=== Begin Enclosure ===

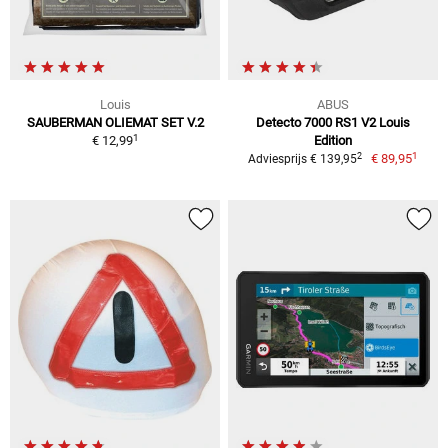
Louis
ABUS
SAUBERMAN OLIEMAT SET V.2
Detecto 7000 RS1 V2 Louis
1
€ 12,99
Edition
1
2
€ 89,95
Adviesprijs € 139,95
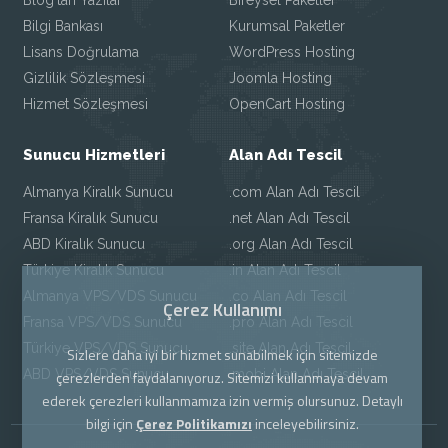
Blog'tan Yazılar
Bireysel Paketler
Bilgi Bankası
Kurumsal Paketler
Lisans Doğrulama
WordPress Hosting
Gizlilik Sözleşmesi
Joomla Hosting
Hizmet Sözleşmesi
OpenCart Hosting
Sunucu Hizmetleri
Alan Adı Tescil
Almanya Kiralık Sunucu
.com Alan Adı Tescil
Fransa Kiralık Sunucu
.net Alan Adı Tescil
ABD Kiralık Sunucu
.org Alan Adı Tescil
Türkiye Kiralık Sunucu
.in Alan Adı Tescil
Almanya VPS/VDS Sunucu
.co Alan Adı Tescil
Çerez Kullanımı
Fransa VPS/VDS Sunucu
.pro Alan Adı Tescil
Türkiye VPS/VDS Sunucu
.site Alan Adı Tescil
Sizlere daha iyi bir hizmet sunabilmek için sitemizde
ABD VPS/VDS Sunucu
.mobi Alan Adı Tescil
çerezlerden faydalanıyoruz. Sitemizi kullanmaya devam
ederek çerezleri kullanmamıza izin vermiş olursunuz. Detaylı
bilgi için
Çerez Politikamızı
inceleyebilirsiniz.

=== End Enclosure ===

Everything in the material above should be reproduced exactly, except the pictures.

Louis
ABUS
SAUBERMAN OLIEMAT SET V.2
Detecto 7000 RS1 V2 Louis
1
€ 12,99
Edition
1
2
€ 89,95
Adviesprijs € 139,95
Blog'tan Yazılar
Bireysel Paketler
Bilgi Bankası
Kurumsal Paketler
Lisans Doğrulama
WordPress Hosting
Gizlilik Sözleşmesi
Joomla Hosting
Hizmet Sözleşmesi
OpenCart Hosting
Sunucu Hizmetleri
Alan Adı Tescil
Almanya Kiralık Sunucu
.com Alan Adı Tescil
Fransa Kiralık Sunucu
.net Alan Adı Tescil
ABD Kiralık Sunucu
.org Alan Adı Tescil
Türkiye Kiralık Sunucu
.in Alan Adı Tescil
Almanya VPS/VDS Sunucu
.co Alan Adı Tescil
Çerez Kullanımı
Fransa VPS/VDS Sunucu
.pro Alan Adı Tescil
Türkiye VPS/VDS Sunucu
.site Alan Adı Tescil
Sizlere daha iyi bir hizmet sunabilmek için sitemizde
ABD VPS/VDS Sunucu
.mobi Alan Adı Tescil
çerezlerden faydalanıyoruz. Sitemizi kullanmaya devam
ederek çerezleri kullanmamıza izin vermiş olursunuz. Detaylı
bilgi için
Çerez Politikamızı
inceleyebilirsiniz.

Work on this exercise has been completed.